I'm writing Go code at work, and Rust code mostly for fun (but used it at work too). I'd say this has changed significantly in the last 2 years. Now with rust-analyzer and much improved compiler output, writing Rust is very simple and quick too. I guess getting into Rust can be a little harder if you've only ever used GCed languages before, but it's not that hard to learn - and once you do it's super-effective. And the type inference of Rust is a huge reason why I'm using it - while Go has none.
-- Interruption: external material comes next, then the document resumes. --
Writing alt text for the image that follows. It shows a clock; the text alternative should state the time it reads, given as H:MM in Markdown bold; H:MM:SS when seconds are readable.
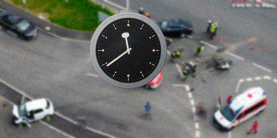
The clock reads **11:39**
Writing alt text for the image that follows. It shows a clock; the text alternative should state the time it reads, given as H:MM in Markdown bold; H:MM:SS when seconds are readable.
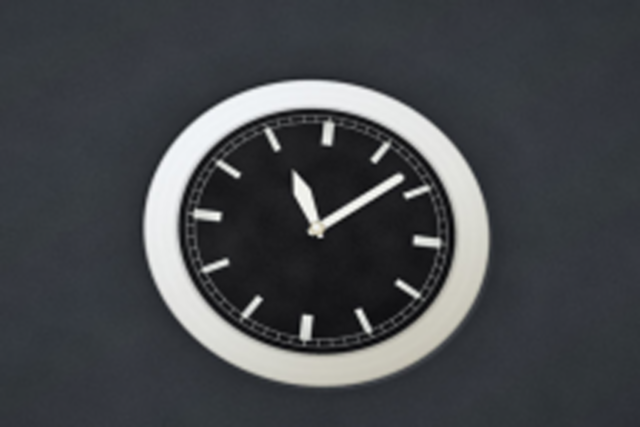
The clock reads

Another thing to consider - usually the code in Go is much more about writing algorithms yourself instead of using library functionality (this is changing slowly thanks to the new support of generics but most code hasn't caught up yet and there aren't good libs using it so far). The resulting code in Go can be convoluted a lot and contain very hidden bugs. People also usually don't bother implementing a proper search/sorting algorithm for the sake of simplicity/speed of development - which you'd get automatically if you used a library function - so the code is less efficient. My Go code is usually 2-3x longer than the equivalent in TypeScript or Rust.

Go is great, I like it. Rust is great too. I recommend you to do what the esbuild author did - test it and choose for yourself, don't bother too much about others' opinion.

stavros|3 years ago

The GP didn't say that, maybe they wrote Go as if it were Rust, for all we know.